__EXERCISE TEXT__.
::::::::::
Pierre Agostini, Ferenc Krausz and Anne L`Huillier created ultra-short light pulses with applications in materials science.
These three scientists have won the Nobel Prize in Physics for showing how to create ultra-short pulses of light that can be used to measure the movements of electrons.
Pierre Agostini of Ohio State University, Ferenc Krausz of the Max Planck Institute of Quantum Optics in Germany and Anne L`Huillier of Lund University in Sweden share the SKr11mn ($1mn) prize for creating laser pulses measured in attoseconds — billionths of a billionth of a second, the shortest timescale ever achieved by scientists.
Their works can be potentially applicate in materials science fields such as electronics, biotechnology and nanotechnology.
To put duration into context, there are as many attoseconds in a second as there are seconds since the creation of the universe.
Anne L’Hullier, the fifth woman among 225 Nobel laureates in physics, said the practical application of attosecond lasers would become an imaging tool in the semiconductor industry.
L’huillier achieved her first breakthrough in a series of discoveries leading to attosecond physics at the University of Paris-Saclay in France in 1987, and continued her research after moving to Sweden in the 1990s.
L’Huillier`s French compatriot Agostini also worked at Paris-Saclay before moving to the US in 2002. Krausz, originally from Hungary, carried out his laser physics research initially at the University of Vienna and then at the Max Planck Institute.
Krausz’s lab is “taking the first steps towards biological applications”, said the Royal Swedish Academy of Sciences. Combining attosecond physics with broadband optics, the researchers are developing new ways to detect changes in the molecular composition of biological fluids, including detection of diseases from blood samples.
::::::::::
__DATA EXCERPTS__.
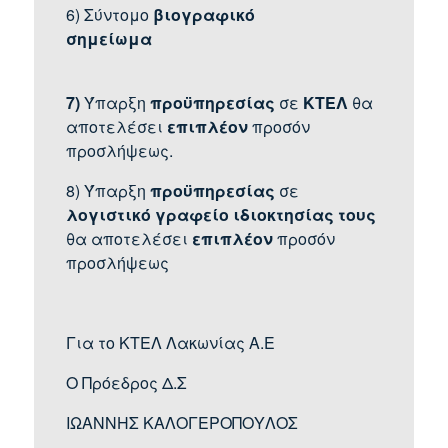
6) Σύντομο
βιογραφικό
σημείωμα
7)
Ύπαρξη
προϋπηρεσίας
σε
ΚΤΕΛ
θα
αποτελέσει
επιπλέον
προσόν
προσλήψεως.
8) Ύπαρξη
προϋπηρεσίας
σε
λογιστικό γραφείο ιδιοκτησίας τους
θα αποτελέσει
επιπλέον
προσόν
προσλήψεως
Για το ΚΤΕΛ Λακωνίας Α.Ε
Ο Πρόεδρος Δ.Σ
ΙΩΑΝΝΗΣ ΚΑΛΟΓΕΡΟΠΟΥΛΟΣ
::::::::::
__REQUIRED ACTION 1__.
List every university named in the text about the Nobel Prize in Physics.
__REQUIRED ACTION 2__.
According to the text about the Nobel Prize in Physics, in what year did Agostini move to the US?

__TASK SOLUTION 1__.
Ohio State University, Lund University, University of Paris-Saclay, University of Vienna

__TASK SOLUTION 2__.
2002